The equity market's reaction to the above consensus job report today would make one believe the only missing link in the economic recovery was today's job's report. The 255,000 increase in nonfarm payrolls exceeded the consensus of 185,000 and the top range of 215,000. The end result is the S&P 500 Index was able to breakout of its sixteen day trading range.
I will not repeat what Scott Grannis had to say about the report in his post, A Strong Jobs Number Doesn't Mean the Economy is Stronger, which reader will find insightful.

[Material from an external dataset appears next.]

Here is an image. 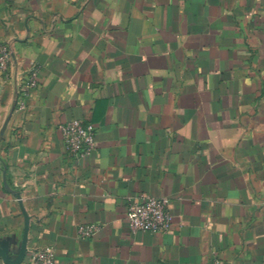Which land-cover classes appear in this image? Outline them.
<instances>
[{"label":"crops","instance_id":"1","mask_svg":"<svg viewBox=\"0 0 264 264\" xmlns=\"http://www.w3.org/2000/svg\"><path fill=\"white\" fill-rule=\"evenodd\" d=\"M0 42L9 261L24 210L20 264L47 246L54 264H264V0H0ZM73 119L94 125L89 157L64 150ZM141 195L168 201L167 234L129 231Z\"/></svg>","mask_w":264,"mask_h":264},{"label":"built area","instance_id":"2","mask_svg":"<svg viewBox=\"0 0 264 264\" xmlns=\"http://www.w3.org/2000/svg\"><path fill=\"white\" fill-rule=\"evenodd\" d=\"M11 64V52L7 44L0 42V73L6 74ZM39 69L33 65L22 80L18 91L17 109L25 108L24 100L38 87ZM63 146L66 154L75 159L89 157L95 149V128L92 123L73 119L60 124ZM126 221L131 233L167 234L172 224V215L166 199H157L141 195L131 199L127 205ZM99 227L94 224H82L77 227L79 237H92ZM55 251L52 247L32 250L28 254L27 264H54Z\"/></svg>","mask_w":264,"mask_h":264},{"label":"water","instance_id":"3","mask_svg":"<svg viewBox=\"0 0 264 264\" xmlns=\"http://www.w3.org/2000/svg\"><path fill=\"white\" fill-rule=\"evenodd\" d=\"M17 201L19 203H21V200L19 197L17 198ZM22 213L24 214V218H25V233H24V238H23V242H22V246H21L19 256H18L17 260L9 261L7 253L0 248V259L5 264H20L25 257V254H26V236H27V230H28V219L25 216L24 210H22Z\"/></svg>","mask_w":264,"mask_h":264}]
</instances>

Today's report makes one question the accuracy of the May report though with the June and July reports likely making up for the weak May report.
One concern is the fact those showing increased employment are the baby boomers, age 55 and older, as their participation rate remains above the level prior to the onset of the financial crisis and surely they have a desire to retire. The participation rate for all other age groups remains below pre financial crisis levels.
Further, using the pre-financial crisis participation rate of 66.1% shows the unemployment rate at 9.6% as compared to the current participation rate of 62.8%.
In summary, July's nonfarm payroll report was certainly a positive economic variable; however, it does not change our firm's view about the below trend growth rate of the economy. Importantly, corporate earnings will need to improve over the next four quarters in order to substantiate an improving economy as we noted in a mid-July post I wrote, Value Stock Outperformance May Indicate Stronger Economy Ahead.